Hal itu diutarakan praktisi ekonomi kreatif Ben Subiakto kepada Katadata.co.id. Lulusan jurusan komunikasi visual ini berkecimpung di ekonomi kreatif (ekraf) setidaknya sejak 2008. Dia sempat mendirikan sejumlah perusahaan di bidang ekraf, seperti Octovate Group.
Ben yang kini menjabat Co-Founder & CMO Muslimarket.com menuturkan, keberanian lembaga keuangan nonbank membiayai film selayaknya berdampak positif terhadap produktivitas dan kapabilitas para pembuat film (filmmakers).
"Kita lihat bisnis tech startup sekarang sudah besar. Kami harapkan industri kreatif lain yang bisa seperti itu adalah perfilman," katanya ditemui usai jumpa pers Ideafest 2018, Jakarta, Senin (23/10).
Ben menuturkan, bisnis rintisan (startup) berbasis teknologi digital mulai berkembang 10 tahun lalu. Seiring dengan digitalisasi teknologi, tech startup kini menjadi bisnis yang dilirik banyak investor. Industri film diharapkan bisa seperti itu pula pula.
(Baca juga: Pendanaan Film, Produser Mira Lesmana Belum Pernah Dibiayai Bank)
Produk film yang diperkirakan bakal tumbuh pesat dalam 5 tahun mendatang selain film komersil di bioskop adalah serial. Hal ini sejalan dengan berkembangnya jaringan film over the top (OTT), seperti Viu. Lebih dari itu, imbuh Ben, Indonesia memiliki potensi kekayaan intelektual pada kaum muda dan inilah modal utama industri film.
"Para filmmaker dulu dapat duit nomor satunya dari bioskop tetapi sekarang ada platform teknologi, seperti OTT itu. Teknologi bisa membantu pelaku ekraf mempercepat perkembangan bisnisnya," ucap pria yang juga menjabat Co-Chairman Ideafest 2018 tersebut.
Tantangan pendanaan di industri perfilman ke depan diyakini semakin bisa diatasi. Sikap optimis ini sejalan dengan kehadiran sejumlah perusahaan modal ventura, seperti Ideosource, yang fokus memberi pembiayaan kepada filmmaker.
Semakin banyak lembaga keuangan nonbank di dalam negeri yang masuk dapat merangsang investor asing untuk turut serta.

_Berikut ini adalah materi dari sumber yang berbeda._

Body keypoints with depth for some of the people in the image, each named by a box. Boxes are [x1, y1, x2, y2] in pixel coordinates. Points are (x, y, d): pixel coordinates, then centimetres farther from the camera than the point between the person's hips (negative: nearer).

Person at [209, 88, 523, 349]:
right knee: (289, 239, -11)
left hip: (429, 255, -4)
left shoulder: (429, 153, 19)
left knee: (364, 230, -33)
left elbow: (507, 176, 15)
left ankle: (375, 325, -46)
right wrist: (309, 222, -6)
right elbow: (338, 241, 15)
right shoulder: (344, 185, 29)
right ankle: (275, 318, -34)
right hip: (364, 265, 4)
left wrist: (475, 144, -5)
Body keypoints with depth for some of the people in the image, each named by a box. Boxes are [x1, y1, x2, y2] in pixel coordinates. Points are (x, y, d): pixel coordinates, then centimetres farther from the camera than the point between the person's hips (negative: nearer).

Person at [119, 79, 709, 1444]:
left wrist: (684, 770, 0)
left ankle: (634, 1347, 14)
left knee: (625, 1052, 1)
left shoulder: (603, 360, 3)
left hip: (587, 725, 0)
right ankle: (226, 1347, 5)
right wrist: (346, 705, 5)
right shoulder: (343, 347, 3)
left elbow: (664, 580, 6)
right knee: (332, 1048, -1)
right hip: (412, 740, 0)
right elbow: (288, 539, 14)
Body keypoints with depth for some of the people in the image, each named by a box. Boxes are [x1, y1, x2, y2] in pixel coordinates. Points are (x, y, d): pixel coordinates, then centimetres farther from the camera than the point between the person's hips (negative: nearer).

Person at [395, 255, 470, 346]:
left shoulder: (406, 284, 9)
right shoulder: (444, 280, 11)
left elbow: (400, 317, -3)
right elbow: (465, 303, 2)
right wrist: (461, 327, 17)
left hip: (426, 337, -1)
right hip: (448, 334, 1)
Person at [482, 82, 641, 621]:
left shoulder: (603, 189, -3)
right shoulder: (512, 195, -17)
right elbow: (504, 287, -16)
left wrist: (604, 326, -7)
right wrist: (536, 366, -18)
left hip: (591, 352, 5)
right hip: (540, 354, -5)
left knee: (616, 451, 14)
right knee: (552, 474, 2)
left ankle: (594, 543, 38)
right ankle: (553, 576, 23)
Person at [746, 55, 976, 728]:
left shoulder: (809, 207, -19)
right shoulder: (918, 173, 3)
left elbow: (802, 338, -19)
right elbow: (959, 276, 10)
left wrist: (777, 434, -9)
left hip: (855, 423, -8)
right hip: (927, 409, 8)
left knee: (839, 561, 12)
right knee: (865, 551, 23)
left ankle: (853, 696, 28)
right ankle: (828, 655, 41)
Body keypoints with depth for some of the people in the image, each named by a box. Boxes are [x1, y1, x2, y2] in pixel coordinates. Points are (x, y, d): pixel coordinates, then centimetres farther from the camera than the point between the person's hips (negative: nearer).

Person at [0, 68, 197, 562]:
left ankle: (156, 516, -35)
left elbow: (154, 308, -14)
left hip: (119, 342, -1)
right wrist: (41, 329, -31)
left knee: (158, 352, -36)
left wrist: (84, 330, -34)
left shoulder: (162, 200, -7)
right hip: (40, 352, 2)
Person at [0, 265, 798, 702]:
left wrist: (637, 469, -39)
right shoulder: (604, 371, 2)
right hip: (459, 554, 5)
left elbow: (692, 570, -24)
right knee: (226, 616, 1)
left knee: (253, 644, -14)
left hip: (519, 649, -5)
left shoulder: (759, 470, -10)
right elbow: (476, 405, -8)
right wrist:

Apalagi, jika para modal ventura lokal dapat membuktikan bahwa industri film Indonesia menguntungkan.
Ben berpendapat, kesediaan investor mendanai suatu proyek film tidak hanya dari nama besar filmmaker. "Prospek pasar dari ceritanya bagaimana? Dipetimbangkan pula ini cerita original atau adatapsi. Sutradaranya siapa, barulah siapa saja yang main," ujar dia.
Sementara itu, Jon Kuyer selaku Production Executive Film The Hunger Games: Mocking Jay mengutarakan, agar dapat menghasilkan skenario cerita yang dapat diterima pasar maka pembuat film harus kuat pada sisi riset.
"Pada dasarnya, siapa yang akan tahu dan jamin bahwa ini akan jadi film yang sukses. Kita yang pertama-tama harus yakin dengan film yang kita garap. Lakukan yang berbeda dan pikirkan pula distribusinya," tutur Jon.
(Baca juga : Bekraf Bidik PDB Ekonomi Kreatif Rp 1.200 Triliun pada 2019)
Ruang Dialog
Perfilman hanya salah satu dari 16 subsektor ekonomi kreatif yang dikawal pemerintah melalui Badan Ekonomi Kreatif (Bekraf). Guna mengakomodir aspirasi berbagai pihak serta memperluas jejaring bagi pelaku bisnis dibutuhkan ruang dialog.
Ideafest merupakan salah satu festival di bidang ekonomi kreatif. Acara tahunan ini berusaha membuka ruang dialog tersebut dengan mempertemukan pemerintah, pelaku bisnis, serta investor. Ideafest akan berlangsung pada 26 - 27 Oktober 2018 di Jakarta.
"Ada 700 orang yang melakukan showcasing produknya, baik fesyen, kuliner, film, teknologi, dan lain-lain. Ada 160 pembicara mencakup sepuluh dari luar negeri, seperti produser Hollywood Mario Kassar," kata Ben.
Ideafest tahun ini menargetkan 15.000 audiens hadir dan berpartisipasi aktif. Selain konferensi akan digelar juga sesi lokakarya dan kolaborasi antarpelaku usaha di industri kreatif.